I always find it entertaining looking at safety awards and, nonsense talk in safety about ‘thought leaders’, and none of it is innovative. The fixation on certainty and that 1% safer is all just more of the same stuff. In many ways safety is not about tackling risk but is a marketing business. The question is not how we can better tackle risk or humanise risk but, how can we make more money from marketing yet another con (https://safetyrisk.net/the-safety-scam/). And, in an industry that despises critical thinking, every scam in the world is for sale. Just make sure your slogan includes the word ‘zero’.

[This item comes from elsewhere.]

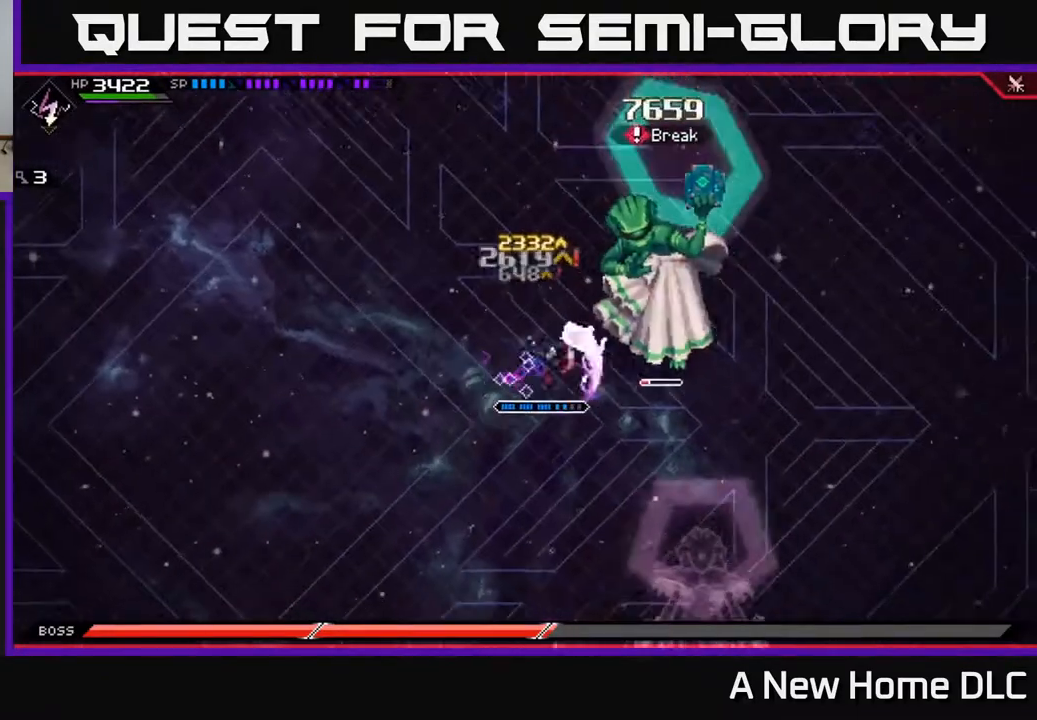
{"buttons": [], "left_stick": "up-right", "right_stick": "center", "events": [[50, "L1", "down"], [50, "X", "down"], [150, "L1", "up"], [150, "X", "up"], [150, "left_stick", "up-right"], [233, "X", "down"], [317, "X", "up"], [400, "X", "down"], [500, "X", "up"]]}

Indeed, wherever you find zero ideology in safety there can be no learning or innovation. Zero is the ideology of stasis and no movement. And, just because the word ‘innovate’ or ‘innovation’ is used, doesn’t mean there is innovation. A classic example is the Safety Science Lab supporting zero (https://safetyrisk.net/zero-is-an-immoral-goal/). When you don’t know what to do with zero ideology, you really do have a problem (https://safetyofwork.com/episodes/ep-113-when-are-seemingly-impossible-goals-good-for-performance). If you fall for the olde binary delusion and don’t understand ethics, then wouldn’t you seek some advice???

The real challenge for Safety is; you have to be prepared to step into the unknown if you want to be creative or innovative.

When I was involved in any crisis the experience was new, no-one involved had ever had such an experience before. Each day in the crisis was uncertain. Every decision had no predictable outcome. We worked on the probabilities but as fallible people had no crystal ball and couldn’t see the trade-offs and by-products of any decision. Prediction in anything for humans is just another scam and a fundamental denial of fallibility (https://www.humandymensions.com/product/fallibility-risk-living-uncertainty/).

It is also why gambling is such an attraction and addiction for people. Just go to any casino or gambling place and look for the people undertaking rituals with a computer programmed to give random results, and watch the touching, rubbing and superstitious actions of punters thinking they can influence an outcome. The same applies to any safety marketing that promises the impossible and denies fallibility. Similarly, any nonsense that demonises the emotions (https://safetyrisk.net/there-is-no-going-beyond-resilience/) or proposes that humans are the enemy (https://safetyrisk.net/and-the-enemy-of-safety-is-humans/). But don’t worry, even the AIHS promote humans as the enemy of safety (https://safetyrisk.net/the-enemy-of-safety-humans/). No wonder this group are seduced by zero.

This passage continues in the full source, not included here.